#### [SOURCE PASSAGE]
■ ■ ■ ■ ■

Elections to the Council of Deputies of the city of Severodvinsk of the VI convocation were held on September 10, 2017, in Severodvinsk, Arkhangelskaya oblast.

Unlike the previous elections, when half (13 deputies of the Council) of the Council had been elected by the plurality voting, and the other half (also 13 deputies) were elected by party-list voting, in the 2017 elections all the 25 deputies were elected by the plurality voting, one from each of the 25 city electoral districts. The total number of deputies in the Council of Deputies also has changed and decreased by 1.

== Pre-election period and elections ==
On May 23, 2017, the United Russia primaries took place at the Drama Theater, and on August 12, the campaign period began throughout the Arkhangelsk oblast.

■ ■ ■ ■ ■

#### [DATA TO EXAMINE]
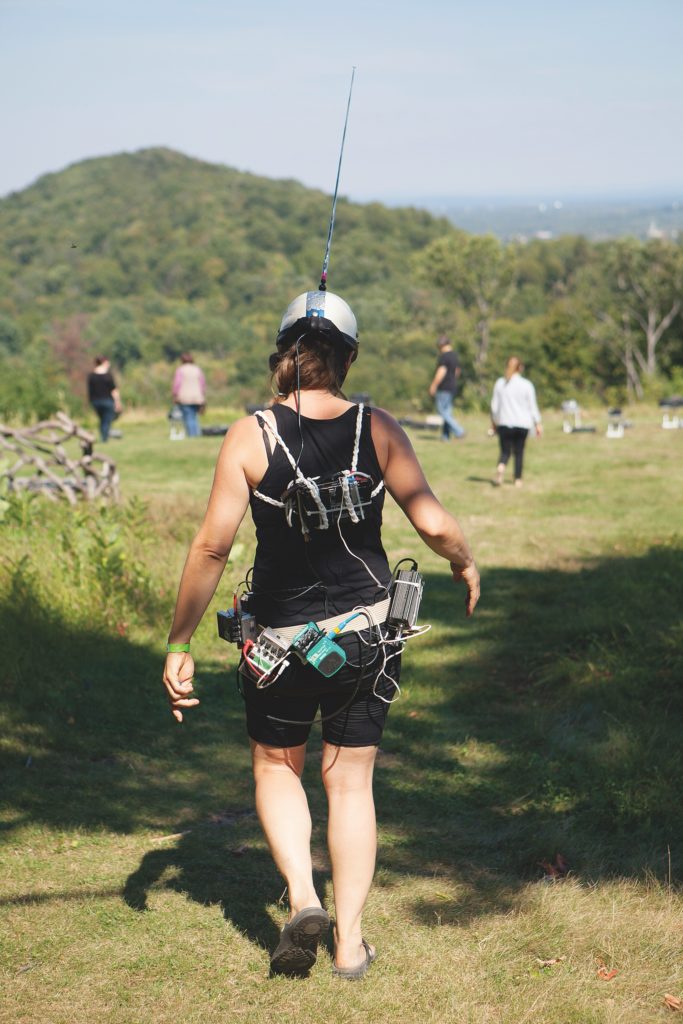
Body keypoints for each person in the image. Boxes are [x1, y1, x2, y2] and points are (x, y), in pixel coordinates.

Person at [162, 290, 480, 981]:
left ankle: (305, 898)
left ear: (283, 354)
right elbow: (429, 520)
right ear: (347, 356)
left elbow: (211, 548)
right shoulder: (378, 427)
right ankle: (349, 943)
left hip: (272, 646)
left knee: (277, 767)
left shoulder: (249, 435)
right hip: (368, 637)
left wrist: (179, 642)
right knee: (350, 782)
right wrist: (462, 561)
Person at [490, 356, 543, 487]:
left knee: (505, 451)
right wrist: (538, 423)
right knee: (519, 452)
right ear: (520, 368)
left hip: (504, 422)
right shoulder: (526, 385)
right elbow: (532, 406)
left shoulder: (500, 383)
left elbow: (494, 407)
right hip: (522, 424)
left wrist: (494, 422)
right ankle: (518, 479)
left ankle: (501, 466)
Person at [428, 335, 465, 441]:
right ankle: (445, 436)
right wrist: (452, 381)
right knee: (447, 412)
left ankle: (459, 431)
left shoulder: (444, 357)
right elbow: (457, 371)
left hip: (444, 387)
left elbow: (441, 371)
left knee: (441, 411)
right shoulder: (455, 355)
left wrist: (434, 385)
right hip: (452, 386)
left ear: (441, 345)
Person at [87, 356, 122, 442]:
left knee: (103, 420)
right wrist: (117, 402)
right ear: (104, 363)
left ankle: (104, 435)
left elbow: (90, 391)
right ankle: (105, 438)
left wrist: (91, 402)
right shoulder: (108, 376)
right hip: (107, 401)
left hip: (96, 402)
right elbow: (114, 390)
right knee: (107, 420)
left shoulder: (91, 376)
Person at [172, 352, 206, 438]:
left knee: (188, 417)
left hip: (184, 397)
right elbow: (202, 383)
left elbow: (177, 384)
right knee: (194, 416)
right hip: (197, 397)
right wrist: (202, 394)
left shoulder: (180, 370)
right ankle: (197, 434)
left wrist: (175, 394)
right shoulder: (197, 369)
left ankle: (192, 435)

■ ■ ■ ■ ■

#### [LIST OF TASKS]
• A. In the passage on the 2017 Severodvinsk council elections, condense the paragraph beginning "Unlike the previous elections" into a short bulleted list that keeps its main facts.
• B. Write the next part of the passage on the 2017 Severodvinsk council elections, picking up after its final sentence.

#### [PER-TASK ANSWERS]
• A.
- Previous elections: 13 deputies elected by plurality voting and 13 by party-list voting.
- 2017 elections: all 25 deputies elected by plurality voting, one from each of the 25 city electoral districts.
- The Council of Deputies shrank by one seat.

• B.
Candidates from United Russia party were nominated in each electoral district, and in three districts they were the only candidates to vote for (the alternative voting option was only the line "Against"). Candidates from the Liberal Democratic Party were nominated in 20 districts, in 12 districts candidates from the Communist Party of the Russian Federation were nominated, in 9 districts candidates from A Just Russia party were nominated. In the 5th district the only candidate from Rodina party was nominated, and in the 19th – from Yabloko democratic party. During the elections, according to the news agency "Belomorkanal", one candidate brought people to the polling station at school №9. The head of the city, Igor Skubenko, who had been elected three days earlier, voted at school №13, in which the leaking roof was disguised under a flower bed.

The elections were guarded by the police, which presence at polling stations was estimated at up to 1.5 thousand throughout the region. By 2 pm there were several arrests in Severodvinsk because of the campaign (the campaign period had ended up on September 8).

== Results ==
The turnout was only 11.53%. From 15 to 17 million rubles were spent on organizing the electoral process.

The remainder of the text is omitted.